**Problem to solve**
Each line of the data that mentions the string "tray" needs to be identified and copied.
BEGIN Extracted material
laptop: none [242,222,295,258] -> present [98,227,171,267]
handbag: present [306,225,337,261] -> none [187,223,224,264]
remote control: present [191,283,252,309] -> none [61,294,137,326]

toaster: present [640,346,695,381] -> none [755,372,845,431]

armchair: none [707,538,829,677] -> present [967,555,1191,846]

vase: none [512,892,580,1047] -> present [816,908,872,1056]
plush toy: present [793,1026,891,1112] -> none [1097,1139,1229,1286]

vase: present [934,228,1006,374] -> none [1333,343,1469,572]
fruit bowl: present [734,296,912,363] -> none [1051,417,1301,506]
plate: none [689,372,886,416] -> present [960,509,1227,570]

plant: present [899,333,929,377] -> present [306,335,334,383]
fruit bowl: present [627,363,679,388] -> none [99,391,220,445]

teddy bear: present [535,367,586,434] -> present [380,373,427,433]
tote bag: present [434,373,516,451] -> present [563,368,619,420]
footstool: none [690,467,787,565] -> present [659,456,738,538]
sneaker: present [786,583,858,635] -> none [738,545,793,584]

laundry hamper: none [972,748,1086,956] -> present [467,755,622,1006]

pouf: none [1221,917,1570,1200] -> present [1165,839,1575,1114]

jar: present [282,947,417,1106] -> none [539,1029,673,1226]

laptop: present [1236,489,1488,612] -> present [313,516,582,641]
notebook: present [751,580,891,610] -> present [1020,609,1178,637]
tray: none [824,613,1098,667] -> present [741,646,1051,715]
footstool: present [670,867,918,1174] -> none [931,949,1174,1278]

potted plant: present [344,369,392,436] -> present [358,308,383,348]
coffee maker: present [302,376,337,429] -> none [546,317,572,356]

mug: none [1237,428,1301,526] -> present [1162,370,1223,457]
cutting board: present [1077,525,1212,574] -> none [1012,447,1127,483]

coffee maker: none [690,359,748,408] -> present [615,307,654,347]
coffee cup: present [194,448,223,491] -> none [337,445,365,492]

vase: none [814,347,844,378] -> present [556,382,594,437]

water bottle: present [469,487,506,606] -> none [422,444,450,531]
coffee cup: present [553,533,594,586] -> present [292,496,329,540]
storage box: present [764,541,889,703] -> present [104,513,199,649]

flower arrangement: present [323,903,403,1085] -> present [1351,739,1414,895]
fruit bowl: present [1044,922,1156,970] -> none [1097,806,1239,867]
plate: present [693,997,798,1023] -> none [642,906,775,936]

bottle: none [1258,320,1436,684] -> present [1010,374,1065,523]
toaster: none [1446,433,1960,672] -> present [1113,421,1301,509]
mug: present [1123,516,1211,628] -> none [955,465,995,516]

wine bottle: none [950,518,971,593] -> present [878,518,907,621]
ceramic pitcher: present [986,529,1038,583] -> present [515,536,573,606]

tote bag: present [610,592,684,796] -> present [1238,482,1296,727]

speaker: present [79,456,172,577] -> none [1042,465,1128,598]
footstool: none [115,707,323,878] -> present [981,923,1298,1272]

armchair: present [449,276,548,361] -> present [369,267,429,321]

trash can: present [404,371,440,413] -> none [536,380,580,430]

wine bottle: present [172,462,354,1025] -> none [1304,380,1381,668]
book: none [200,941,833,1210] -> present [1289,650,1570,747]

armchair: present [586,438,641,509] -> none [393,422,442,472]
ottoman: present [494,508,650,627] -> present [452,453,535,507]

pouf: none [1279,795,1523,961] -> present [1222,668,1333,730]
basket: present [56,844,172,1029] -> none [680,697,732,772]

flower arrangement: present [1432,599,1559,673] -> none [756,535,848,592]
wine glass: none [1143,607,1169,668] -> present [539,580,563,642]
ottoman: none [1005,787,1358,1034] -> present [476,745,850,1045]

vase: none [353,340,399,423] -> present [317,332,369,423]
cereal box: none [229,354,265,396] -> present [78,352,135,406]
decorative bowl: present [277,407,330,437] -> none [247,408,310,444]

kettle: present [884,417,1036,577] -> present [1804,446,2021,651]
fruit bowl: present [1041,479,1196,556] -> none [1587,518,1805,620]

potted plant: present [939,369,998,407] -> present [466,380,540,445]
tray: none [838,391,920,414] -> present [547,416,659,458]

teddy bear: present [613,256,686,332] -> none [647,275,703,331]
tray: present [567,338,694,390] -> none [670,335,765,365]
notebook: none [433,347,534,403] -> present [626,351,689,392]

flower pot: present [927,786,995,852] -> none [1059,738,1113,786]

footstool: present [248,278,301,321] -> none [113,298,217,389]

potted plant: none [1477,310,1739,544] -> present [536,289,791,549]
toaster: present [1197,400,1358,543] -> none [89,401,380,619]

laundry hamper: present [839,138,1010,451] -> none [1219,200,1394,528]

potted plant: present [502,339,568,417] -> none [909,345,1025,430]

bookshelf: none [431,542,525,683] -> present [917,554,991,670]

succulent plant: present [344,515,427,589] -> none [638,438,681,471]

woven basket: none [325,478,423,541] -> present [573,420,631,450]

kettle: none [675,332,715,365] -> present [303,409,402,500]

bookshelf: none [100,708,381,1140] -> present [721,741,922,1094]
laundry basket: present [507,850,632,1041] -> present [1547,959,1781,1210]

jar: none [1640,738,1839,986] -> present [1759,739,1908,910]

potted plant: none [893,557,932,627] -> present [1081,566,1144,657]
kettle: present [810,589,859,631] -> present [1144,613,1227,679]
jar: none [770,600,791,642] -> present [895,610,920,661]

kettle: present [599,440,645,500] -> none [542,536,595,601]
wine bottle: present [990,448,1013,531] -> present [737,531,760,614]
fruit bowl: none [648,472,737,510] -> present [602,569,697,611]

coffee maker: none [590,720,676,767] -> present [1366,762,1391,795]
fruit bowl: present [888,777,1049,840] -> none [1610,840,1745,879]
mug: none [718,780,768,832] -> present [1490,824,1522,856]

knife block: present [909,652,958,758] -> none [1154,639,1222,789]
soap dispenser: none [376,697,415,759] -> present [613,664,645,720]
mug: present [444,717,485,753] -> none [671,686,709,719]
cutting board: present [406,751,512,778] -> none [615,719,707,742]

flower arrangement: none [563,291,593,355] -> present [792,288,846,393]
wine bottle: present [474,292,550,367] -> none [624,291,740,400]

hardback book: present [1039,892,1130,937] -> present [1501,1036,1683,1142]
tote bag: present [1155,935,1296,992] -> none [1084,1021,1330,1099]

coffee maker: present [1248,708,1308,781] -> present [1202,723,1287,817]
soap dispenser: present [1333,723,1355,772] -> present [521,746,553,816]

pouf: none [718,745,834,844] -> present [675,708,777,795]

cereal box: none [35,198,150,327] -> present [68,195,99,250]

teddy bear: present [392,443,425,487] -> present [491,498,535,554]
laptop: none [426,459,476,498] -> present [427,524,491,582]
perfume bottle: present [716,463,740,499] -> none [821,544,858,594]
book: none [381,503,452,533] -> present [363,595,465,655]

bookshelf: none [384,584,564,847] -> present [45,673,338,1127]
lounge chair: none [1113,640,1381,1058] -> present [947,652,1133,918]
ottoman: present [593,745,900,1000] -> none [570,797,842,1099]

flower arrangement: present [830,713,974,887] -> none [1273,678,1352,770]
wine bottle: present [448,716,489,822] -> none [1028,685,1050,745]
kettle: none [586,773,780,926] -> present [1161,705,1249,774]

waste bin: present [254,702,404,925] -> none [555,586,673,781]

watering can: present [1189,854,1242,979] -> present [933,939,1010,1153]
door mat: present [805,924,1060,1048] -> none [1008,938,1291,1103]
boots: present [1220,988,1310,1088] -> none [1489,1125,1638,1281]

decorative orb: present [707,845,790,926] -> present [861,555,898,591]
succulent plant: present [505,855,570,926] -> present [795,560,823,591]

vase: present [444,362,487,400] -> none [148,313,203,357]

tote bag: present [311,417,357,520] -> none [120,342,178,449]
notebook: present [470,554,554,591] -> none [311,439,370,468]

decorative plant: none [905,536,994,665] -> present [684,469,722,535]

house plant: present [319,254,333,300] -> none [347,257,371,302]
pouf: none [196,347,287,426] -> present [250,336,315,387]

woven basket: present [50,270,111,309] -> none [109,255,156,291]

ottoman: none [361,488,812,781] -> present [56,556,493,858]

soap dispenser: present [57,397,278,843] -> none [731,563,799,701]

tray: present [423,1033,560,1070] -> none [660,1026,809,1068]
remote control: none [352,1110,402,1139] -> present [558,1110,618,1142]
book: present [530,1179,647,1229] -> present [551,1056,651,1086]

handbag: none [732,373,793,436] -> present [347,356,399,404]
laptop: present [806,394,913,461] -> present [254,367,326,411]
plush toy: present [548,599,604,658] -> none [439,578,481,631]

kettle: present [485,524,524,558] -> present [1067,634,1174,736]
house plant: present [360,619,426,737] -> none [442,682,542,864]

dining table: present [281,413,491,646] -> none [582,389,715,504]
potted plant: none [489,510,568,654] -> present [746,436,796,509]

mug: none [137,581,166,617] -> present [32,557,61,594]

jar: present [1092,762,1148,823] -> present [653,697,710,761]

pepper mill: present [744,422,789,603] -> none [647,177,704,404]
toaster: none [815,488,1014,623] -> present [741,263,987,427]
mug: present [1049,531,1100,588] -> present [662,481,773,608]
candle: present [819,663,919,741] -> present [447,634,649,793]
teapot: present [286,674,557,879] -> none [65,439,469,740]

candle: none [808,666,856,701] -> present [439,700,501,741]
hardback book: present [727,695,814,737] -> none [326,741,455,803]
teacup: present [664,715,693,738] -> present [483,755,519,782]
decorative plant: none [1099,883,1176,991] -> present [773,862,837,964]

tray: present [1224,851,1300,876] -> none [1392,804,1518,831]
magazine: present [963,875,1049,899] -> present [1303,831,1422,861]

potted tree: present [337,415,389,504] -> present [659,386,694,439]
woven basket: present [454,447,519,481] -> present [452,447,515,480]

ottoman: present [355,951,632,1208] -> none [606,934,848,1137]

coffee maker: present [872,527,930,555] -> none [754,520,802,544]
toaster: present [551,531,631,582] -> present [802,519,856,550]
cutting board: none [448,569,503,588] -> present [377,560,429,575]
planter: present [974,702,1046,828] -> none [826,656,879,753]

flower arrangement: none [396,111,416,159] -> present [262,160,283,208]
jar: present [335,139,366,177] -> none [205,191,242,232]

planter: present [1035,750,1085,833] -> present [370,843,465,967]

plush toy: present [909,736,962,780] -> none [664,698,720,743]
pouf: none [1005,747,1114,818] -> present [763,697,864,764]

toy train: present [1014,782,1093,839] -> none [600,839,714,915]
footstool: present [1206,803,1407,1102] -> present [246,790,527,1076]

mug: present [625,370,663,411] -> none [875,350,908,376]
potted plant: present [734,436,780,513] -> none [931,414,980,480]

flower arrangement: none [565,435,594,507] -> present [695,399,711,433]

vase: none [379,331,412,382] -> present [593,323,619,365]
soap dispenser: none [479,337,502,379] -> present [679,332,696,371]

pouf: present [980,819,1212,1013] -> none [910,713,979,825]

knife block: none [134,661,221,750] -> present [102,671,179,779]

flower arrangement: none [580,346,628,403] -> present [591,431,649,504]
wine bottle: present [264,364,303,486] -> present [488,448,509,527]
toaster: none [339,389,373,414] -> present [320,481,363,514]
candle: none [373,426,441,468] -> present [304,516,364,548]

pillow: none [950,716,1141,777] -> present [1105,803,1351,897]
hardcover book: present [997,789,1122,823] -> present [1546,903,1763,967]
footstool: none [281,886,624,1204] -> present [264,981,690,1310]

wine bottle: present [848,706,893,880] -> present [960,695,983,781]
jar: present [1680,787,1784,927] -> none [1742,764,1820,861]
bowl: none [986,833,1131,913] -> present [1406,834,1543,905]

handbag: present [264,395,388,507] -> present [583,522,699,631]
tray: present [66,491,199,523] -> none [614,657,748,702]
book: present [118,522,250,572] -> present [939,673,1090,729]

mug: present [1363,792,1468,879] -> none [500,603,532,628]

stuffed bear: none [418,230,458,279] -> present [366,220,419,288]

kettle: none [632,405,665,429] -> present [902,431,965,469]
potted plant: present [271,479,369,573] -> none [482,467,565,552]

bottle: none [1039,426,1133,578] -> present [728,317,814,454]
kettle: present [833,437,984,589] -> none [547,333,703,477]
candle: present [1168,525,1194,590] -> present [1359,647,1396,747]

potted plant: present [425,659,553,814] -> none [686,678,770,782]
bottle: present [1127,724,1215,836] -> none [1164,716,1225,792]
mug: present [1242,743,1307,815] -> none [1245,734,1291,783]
END Extracted material
**Task solution**
tray: none [824,613,1098,667] -> present [741,646,1051,715]
tray: none [838,391,920,414] -> present [547,416,659,458]
tray: present [567,338,694,390] -> none [670,335,765,365]
tray: present [423,1033,560,1070] -> none [660,1026,809,1068]
tray: present [1224,851,1300,876] -> none [1392,804,1518,831]
tray: present [66,491,199,523] -> none [614,657,748,702]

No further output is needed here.